We put these claims to the test in one of the most extensive hands-on assessments of WLAN switches. Four companies submitted products: Airespace, Aruba Wireless Networks, Symbol Technologies and Trapeze Networks. Other vendors we contacted did not have equipment ready at the time of our testing.
We subjected each system to security attacks, a thorough review of provisioning and management, and the first-ever published measurements of WLAN delay and jitter.
Here are some key findings:
• While all products offer far better security than earlier WLAN products, there's much variation in how these systems handle intrusion attempts and access control.
• Each vendor uses different tunneling methods for moving traffic, which virtually rules out interoperability and makes troubleshooting more difficult.
• Traffic forwarding rates fall and delay rises as access points are added to the system. However, some products can adjust dynamically to changes in the wireless environment.
• Automated site-survey tools can ease planning, but their projections are not perfect.
Picking a winner was difficult, given that each vendor offers something unique. In the end, we declared a tie between Airespace and Aruba, and awarded each of them a World Class Award. Airespace offers a well-designed Web management interface and good security features, and it has the fastest forwarding rates. Aruba is even stronger on security, and it offers the best combination of features.
All four vendors offer switches and access points, and all four support power-over-Ethernet connections to their access points, but the similarities end there.
Because the approaches are so different, much of the testing was spent understanding how these systems work in enterprise settings.
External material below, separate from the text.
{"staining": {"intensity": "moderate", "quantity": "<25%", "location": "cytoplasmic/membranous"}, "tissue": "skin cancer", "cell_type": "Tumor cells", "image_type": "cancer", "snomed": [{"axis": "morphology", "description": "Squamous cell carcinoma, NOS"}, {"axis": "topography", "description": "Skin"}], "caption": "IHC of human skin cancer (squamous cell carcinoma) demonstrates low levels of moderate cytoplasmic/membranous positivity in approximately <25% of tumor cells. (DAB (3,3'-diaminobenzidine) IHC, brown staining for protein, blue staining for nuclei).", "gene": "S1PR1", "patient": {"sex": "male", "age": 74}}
We created a mini-RFP that asked each vendor to provision a system for three workgroups in a corporate office. The hands-on review of the responses told us a good deal about WLAN features, provisioning and management.
Aruba's 5000 switch is a modular design that supports Layer 3 forwarding, letting it route traffic between IP subnets, while the three other vendors' switches are fixed-port Layer 2 devices. Trapeze's Mobility Exchange switch requires direct attachment of access points, while other vendors' products let access points be attached to any switch, with traffic tunneled back to the WLAN switch. Trapeze says its next software version, slated for the fourth quarter, does not require direct attachment of access points to its switches.
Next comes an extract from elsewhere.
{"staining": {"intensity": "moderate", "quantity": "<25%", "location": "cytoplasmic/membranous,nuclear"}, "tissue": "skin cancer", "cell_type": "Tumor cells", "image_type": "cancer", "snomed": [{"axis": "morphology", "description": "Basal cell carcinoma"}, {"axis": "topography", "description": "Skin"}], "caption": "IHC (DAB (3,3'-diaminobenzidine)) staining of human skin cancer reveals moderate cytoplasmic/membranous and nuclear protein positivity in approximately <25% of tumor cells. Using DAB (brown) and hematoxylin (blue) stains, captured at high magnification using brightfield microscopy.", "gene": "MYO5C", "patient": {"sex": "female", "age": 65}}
Vendors differ on access point capabilities too. Airespace and Aruba access points supported the new 802.11g specification. The others do not, but say they're working on it.
Sites with many handheld devices might want to check whether access points support multiple basic service set IDs (BSSID). Without this feature, PDAs and voice-over-IP (VoIP) phones that go into power-saving mode will be woken up by every broadcast message from the access point - and there are at least 10 of them every second. Airespace and Symbol offered multi-BSSID support in the products we tested, and Aruba says it's under development.